涙が流れた
Facebookの友達が映画のことを書いていたので、ネットで探して見てみた。
ハドソン川に墜落した飛行機事故を巡る映画で、事故をめぐる機長の判断が問われるという複雑な話だった。
映画が終わりかけた頃、いつのまにか私の目は潤み、涙が流れてきた。嬉しいとか、悲しいとか感じたわけでもなく、涙だけがあふれた。
そうこの涙と感情の乖離状態は、向精神薬の減薬の影響だ。
向精神薬が減ったせいで、私の脳には、今まで遮断してきた刺激が入り込むようになってきたのだと感じる。

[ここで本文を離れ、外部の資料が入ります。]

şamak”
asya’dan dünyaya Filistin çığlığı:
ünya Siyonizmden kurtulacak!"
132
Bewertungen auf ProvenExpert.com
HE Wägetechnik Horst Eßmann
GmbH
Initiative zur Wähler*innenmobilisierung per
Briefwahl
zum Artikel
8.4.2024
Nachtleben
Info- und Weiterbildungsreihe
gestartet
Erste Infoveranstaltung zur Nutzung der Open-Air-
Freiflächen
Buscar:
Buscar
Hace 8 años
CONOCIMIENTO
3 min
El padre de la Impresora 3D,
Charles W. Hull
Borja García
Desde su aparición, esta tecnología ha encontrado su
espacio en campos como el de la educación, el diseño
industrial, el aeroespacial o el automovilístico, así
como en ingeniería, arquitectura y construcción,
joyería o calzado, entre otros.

最近、夫と些細なことで口論になることが増え、原因を話し合ってみたところ、減薬をはじめた時期と感覚過敏との関連もわかってきた。
感動的な映画を見て、その感動で涙を流したはずなのだが、肝心の私の心はまだ感動という感覚を実感することが難しい。現実にはまだ心の暴走をとめるための薬の影響が残されているというわけだ。

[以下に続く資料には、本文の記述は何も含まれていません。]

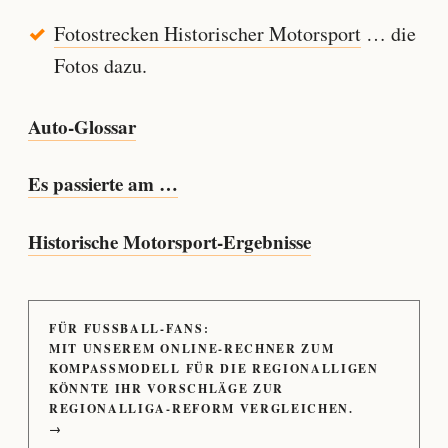
Fotostrecken Historischer Motorsport
… die
Fotos dazu.
Auto-Glossar
Es passierte am …
Historische Motorsport-Ergebnisse
FÜR FUSSBALL-FANS:
MIT UNSEREM ONLINE-RECHNER ZUM
KOMPASSMODELL FÜR DIE REGIONALLIGEN
KÖNNTE IHR VORSCHLÄGE ZUR
REGIONALLIGA-REFORM VERGLEICHEN.
→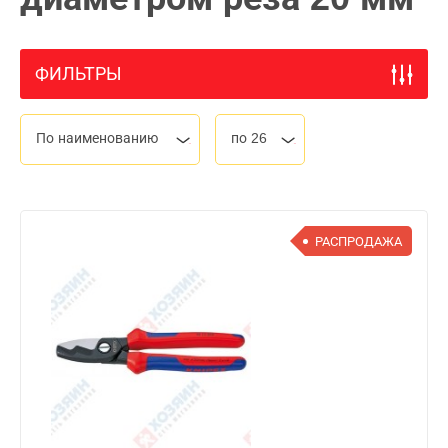
ФИЛЬТРЫ
По наименованию
по 26
РАСПРОДАЖА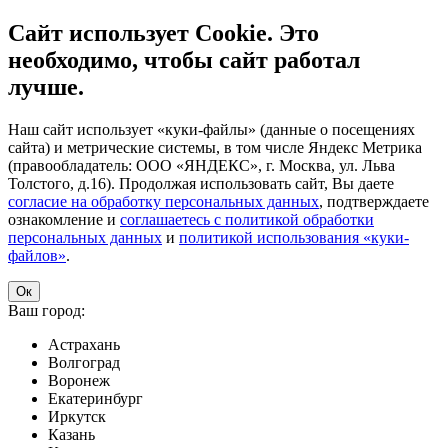
Сайт использует Cookie. Это
необходимо, чтобы сайт работал
лучше.
Наш сайт использует «куки-файлы» (данные о посещениях
сайта) и метрические системы, в том числе Яндекс Метрика
(правообладатель: ООО «ЯНДЕКС», г. Москва, ул. Льва
Толстого, д.16). Продолжая использовать сайт, Вы даете
согласие на обработку персональных данных
, подтверждаете
ознакомление и
соглашаетесь с политикой обработки
персональных данных
и
политикой использования «куки-
файлов»
.
Ок
Ваш город:
Астрахань
Волгоград
Воронеж
Екатеринбург
Иркутск
Казань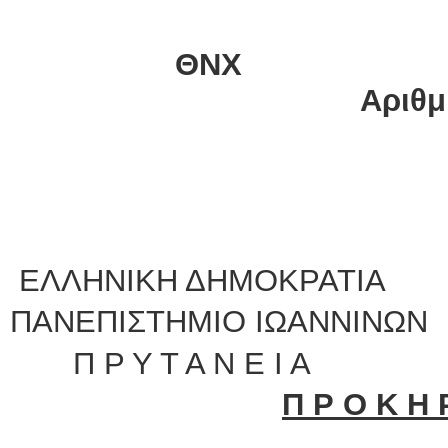
ΑΔΑ: Ψ2Ε
Θ
Αριθμ
ΑΝΑ
ΕΛΛΗΝΙΚΗ ΔΗΜΟΚΡΑΤΙΑ
ΠΑΝΕΠΙΣΤΗΜΙΟ 
Π Ρ Υ Τ Α Ν Ε Ι Α
Π Ρ Ο Κ Η 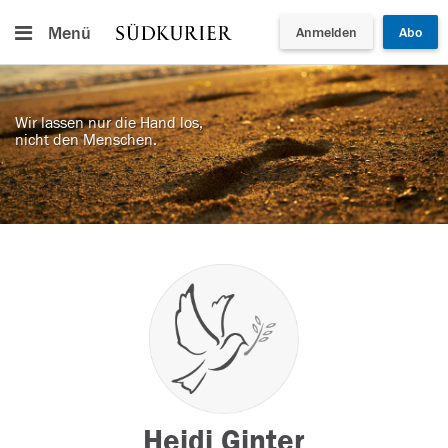
Menü
Anmelden
Abo
Wir lassen nur die Hand los,
nicht den Menschen.
Heidi Ginter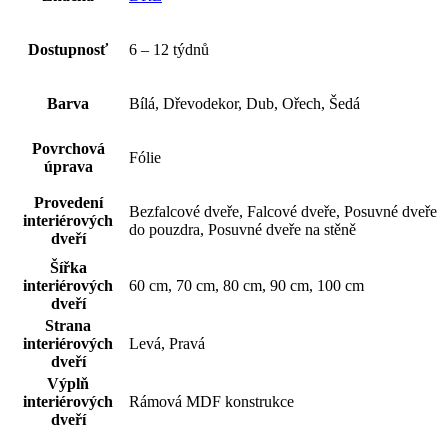
Dostupnosť
6 – 12 týdnů
Barva
Bílá, Dřevodekor, Dub, Ořech, Šedá
Povrchová
Fólie
úprava
Provedení
Bezfalcové dveře, Falcové dveře, Posuvné dveře
interiérových
do pouzdra, Posuvné dveře na stěně
dveří
Šířka
interiérových
60 cm, 70 cm, 80 cm, 90 cm, 100 cm
dveří
Strana
interiérových
Levá, Pravá
dveří
Výplň
interiérových
Rámová MDF konstrukce
dveří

薬をやめたらほとんどの人は再発すると元の主治医は言っていた。それはそうなのかもしれないけれど、映画を見ても、感動的な話を読んでも、何も感じないでいることが幸せなのだろうか。
過敏に反応してしまう感覚をどう制御していくか。
その答えは、モノローグに陥らせない環境にあると思う。
社会から取り残されて自分1人で解決を試みようとすれば、自ずと短絡的な思考に陥り、見当違いなところに答えを見出そうとして、悪循環の中で幻覚、幻聴、妄想に取り憑かれてしまうのだ。
その心の悲鳴をきちんと聞き届けた先にしか、人として安心して暮らせる未来は訪れない。